• _ASSIGNED TASK_
In your reply, repeat the full listing exactly and leave each picture out.

----

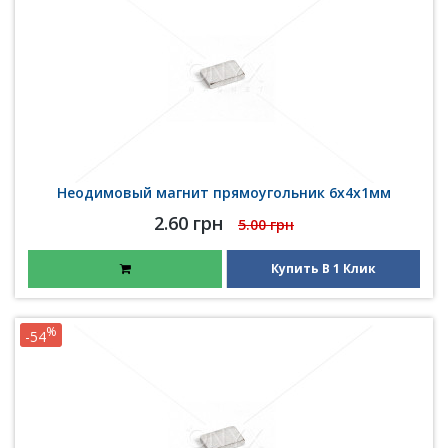
Неодимовый магнит прямоугольник 6х4х1мм
2.60 грн
5.00 грн
Купить В 1 Клик
%
-54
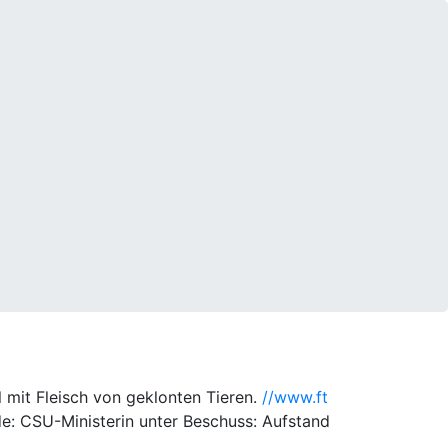
 mit Fleisch von geklonten Tieren.
//www.ft
de: CSU-Ministerin unter Beschuss: Aufstand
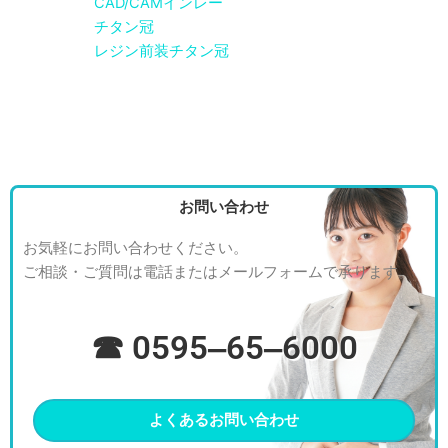
CAD/CAMインレー
チタン冠
レジン前装チタン冠
お問い合わせ
お気軽にお問い合わせください。
ご相談・ご質問は電話またはメールフォームで承ります。
☎ 0595‒65‒6000
よくあるお問い合わせ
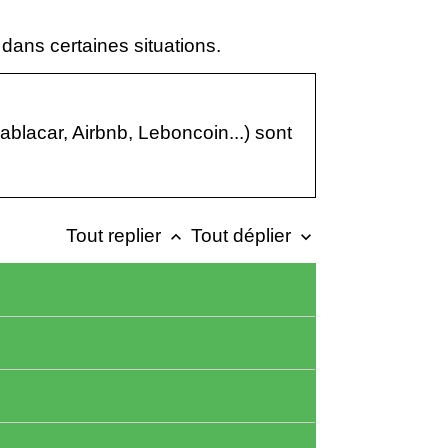
dans certaines situations.
blacar, Airbnb, Leboncoin...) sont
Tout replier
Tout déplier
keyboard_arrow_up
keyboard_arrow_down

----

• _OUTPUT FOR THIS EXERCISE_
Неодимовый магнит прямоугольник 6х4х1мм
2.60 грн
5.00 грн
Купить В 1 Клик
%
-54
 mit Fleisch von geklonten Tieren.
//www.ft
de: CSU-Ministerin unter Beschuss: Aufstand
CAD/CAMインレー
チタン冠
レジン前装チタン冠
お問い合わせ
お気軽にお問い合わせください。
ご相談・ご質問は電話またはメールフォームで承ります。
☎ 0595‒65‒6000
よくあるお問い合わせ
dans certaines situations.
blacar, Airbnb, Leboncoin...) sont
Tout replier
Tout déplier
keyboard_arrow_up
keyboard_arrow_down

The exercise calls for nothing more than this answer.